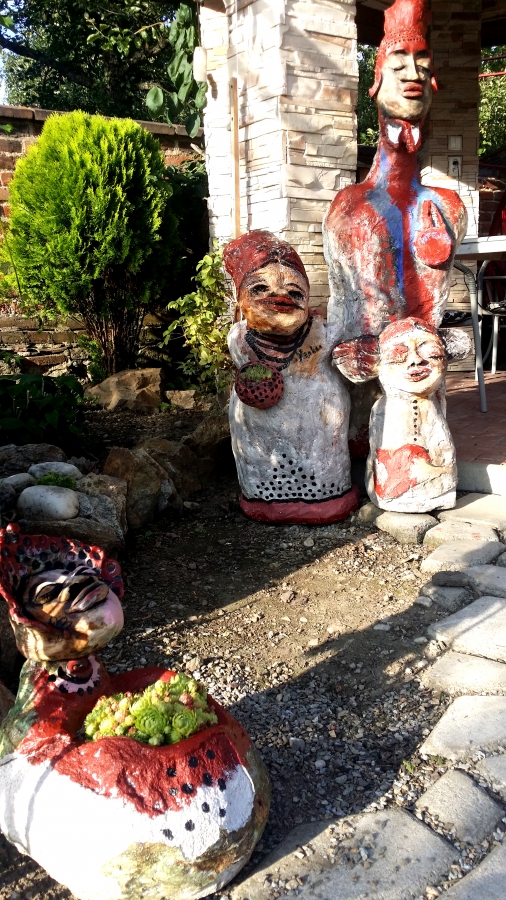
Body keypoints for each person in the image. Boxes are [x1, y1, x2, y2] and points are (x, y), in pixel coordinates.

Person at [323, 0, 467, 339]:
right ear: (376, 82)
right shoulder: (348, 207)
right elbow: (341, 305)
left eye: (424, 67)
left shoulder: (449, 208)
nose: (413, 74)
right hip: (363, 361)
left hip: (422, 362)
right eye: (398, 64)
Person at [224, 230, 359, 524]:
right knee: (261, 460)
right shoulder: (239, 337)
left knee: (320, 464)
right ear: (239, 297)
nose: (280, 296)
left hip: (318, 425)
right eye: (260, 288)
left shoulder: (324, 332)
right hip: (259, 423)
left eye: (295, 292)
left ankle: (327, 498)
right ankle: (262, 499)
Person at [333, 318, 470, 512]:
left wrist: (442, 471)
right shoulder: (385, 410)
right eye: (398, 356)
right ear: (378, 365)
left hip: (436, 484)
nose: (415, 360)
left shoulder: (433, 407)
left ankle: (436, 495)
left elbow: (444, 452)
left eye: (431, 353)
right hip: (395, 486)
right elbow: (387, 462)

—————

**AIM OF THE EXERCISE:**
Copy out exactly the line holding "right shoulder: (385, 410)" and each line after it through the end of the entries, and leave out everything else.

**TASK RESULT:**
right shoulder: (385, 410)
right eye: (398, 356)
right ear: (378, 365)
left hip: (436, 484)
nose: (415, 360)
left shoulder: (433, 407)
left ankle: (436, 495)
left elbow: (444, 452)
left eye: (431, 353)
right hip: (395, 486)
right elbow: (387, 462)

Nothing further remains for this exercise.